Does Your Child Have School Phobia?

school-phobia

In some children, fear and anxiety about going to school become so strong that they literally worry themselves sick. Symptoms such as extreme stress, shaking, and panic attacks may begin to show any time the child even thinks about going to school. This ailment may sound like a very rare disorder, but doctors estimate that as many as one out of every twenty students suffers from some degree of school phobia at one time or another. With school back in session, it is important to watch your child for signs of school phobia.

A Misunderstood Problem

Many students that suffer from school phobia are believed by teachers, administrators, and even parents to be faking illness to avoid doing schoolwork. While symptoms are psychosomatic, those symptoms are very real. Children do not choose to feel so stressed or to suffer through the headaches, stomachaches, and other physical symptoms that manifest as a result of that stress.
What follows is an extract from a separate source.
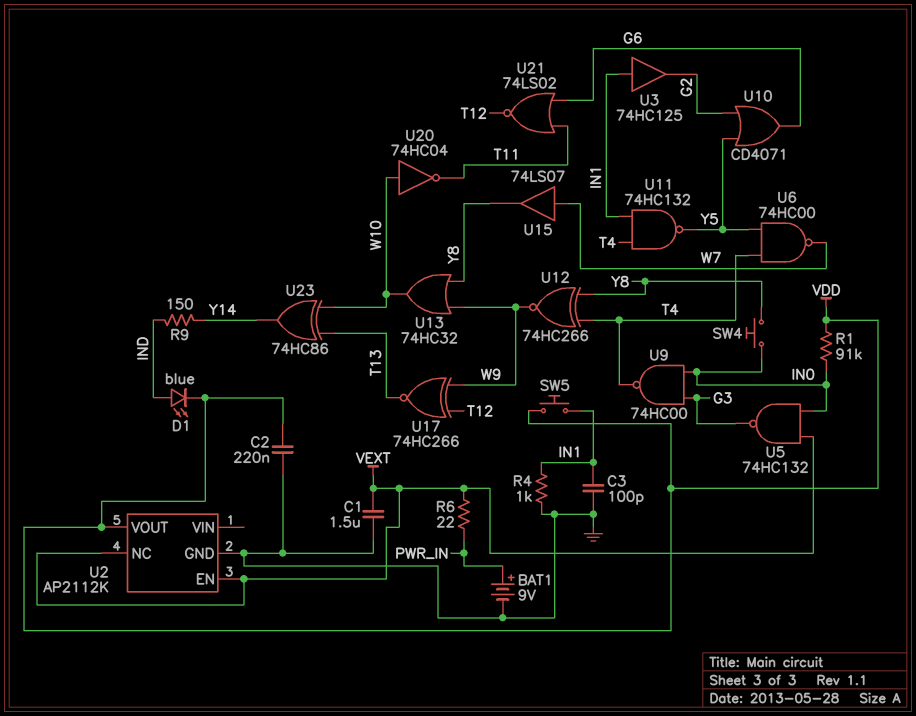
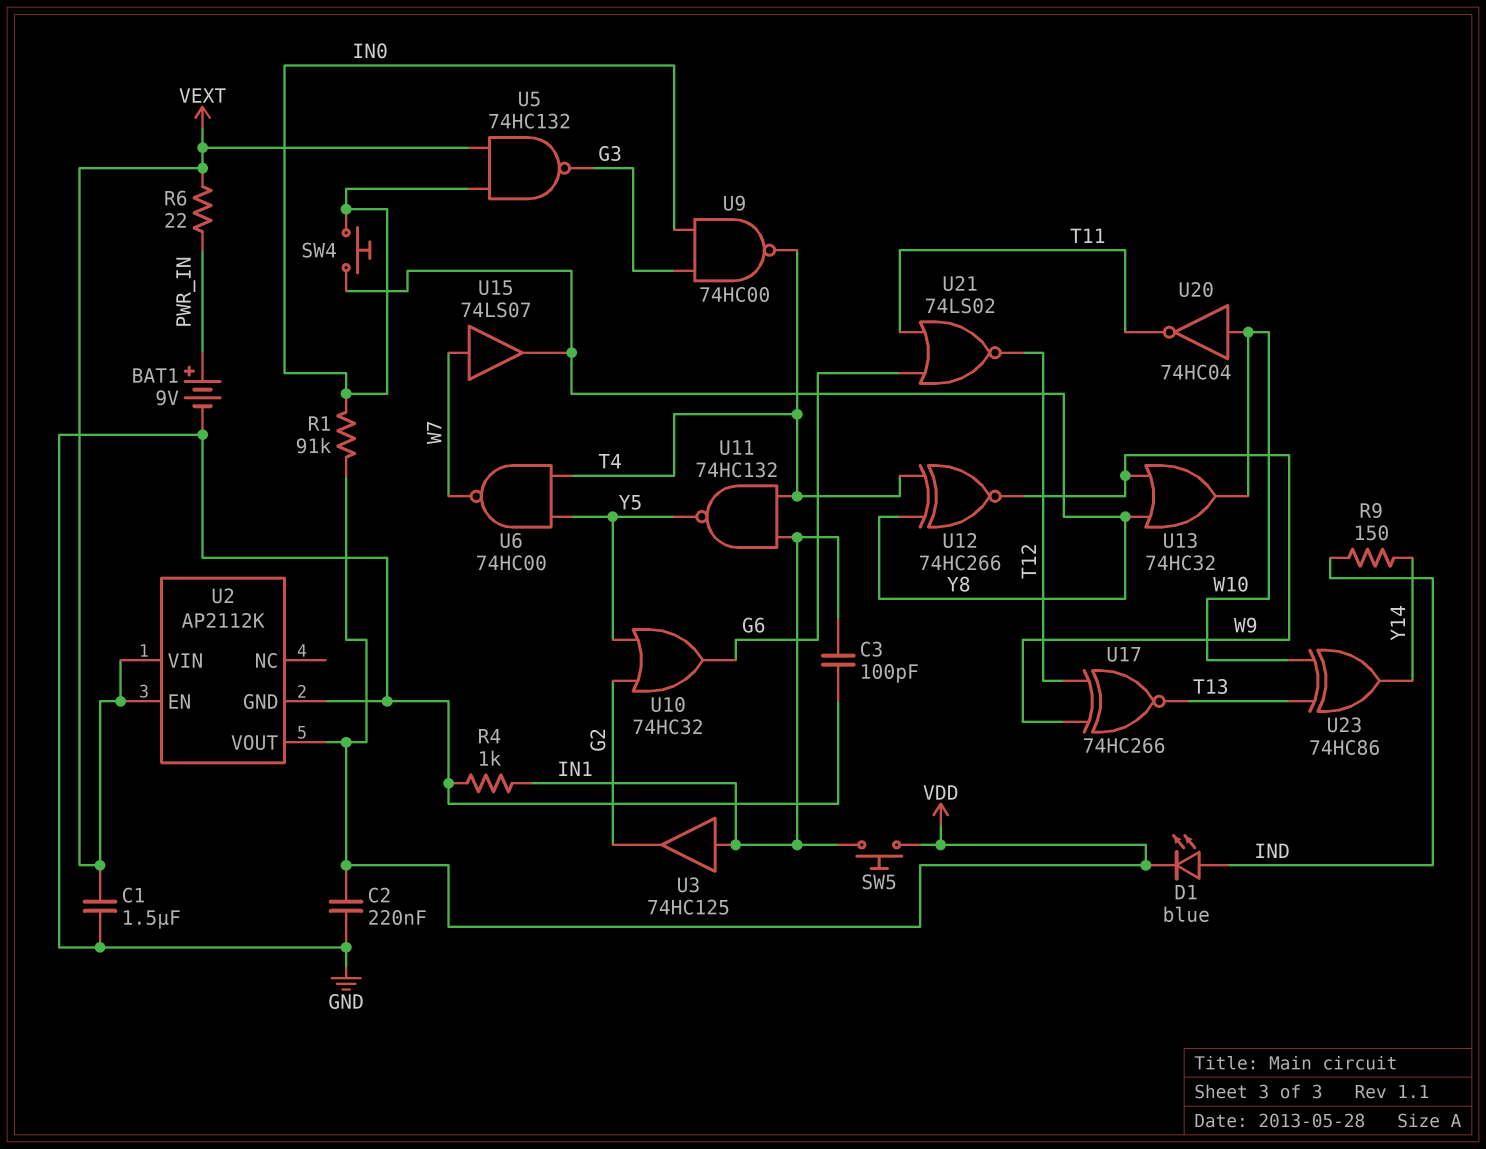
U2 pin NC: VEXT -> none
U2 pin VIN: none -> VEXT
U10: OR CD4071 (in G2, in Y5, out G6) -> OR 74HC32 (in G2, in Y5, out G6)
Fortunately, with understanding, children can learn to cope with the anxiety and calm themselves down.

Combating the Problem

Children that suffer from school phobia can be taught breathing and calming techniques in order to deescalate anxiety before a full blown panic attack strikes. Therapists and counselors can help teach children these techniques, and teachers and parents can help by recognizing the signs and working with children. It may also help children to learn that they are not the only ones dealing with the issue, that there are others out there going through the same things and there are ways to calm down.

Recognizing Symptoms

Unfortunately, what makes it difficult to diagnose school phobia is that there are many kids that don’t like school and simply don’t want to go. This is not the same. Children that don’t like school will generally skip to hang out with friends, engage in troublesome behavior, and hide behaviors from parents. Children with school phobia will generally beg parents to stay home, participate in school work willingly at home, and only engage in troubling behavior that relates to getting out of school.